● **What to produce**: Restate the following entries exactly, including every line.

**** Data to examine ****

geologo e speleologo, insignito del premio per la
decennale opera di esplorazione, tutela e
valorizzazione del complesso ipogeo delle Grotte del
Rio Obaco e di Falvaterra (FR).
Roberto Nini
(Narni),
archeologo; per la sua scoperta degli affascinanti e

****

● **Result of this exercise**:
geologo e speleologo, insignito del premio per la
decennale opera di esplorazione, tutela e
valorizzazione del complesso ipogeo delle Grotte del
Rio Obaco e di Falvaterra (FR).
Roberto Nini
(Narni),
archeologo; per la sua scoperta degli affascinanti e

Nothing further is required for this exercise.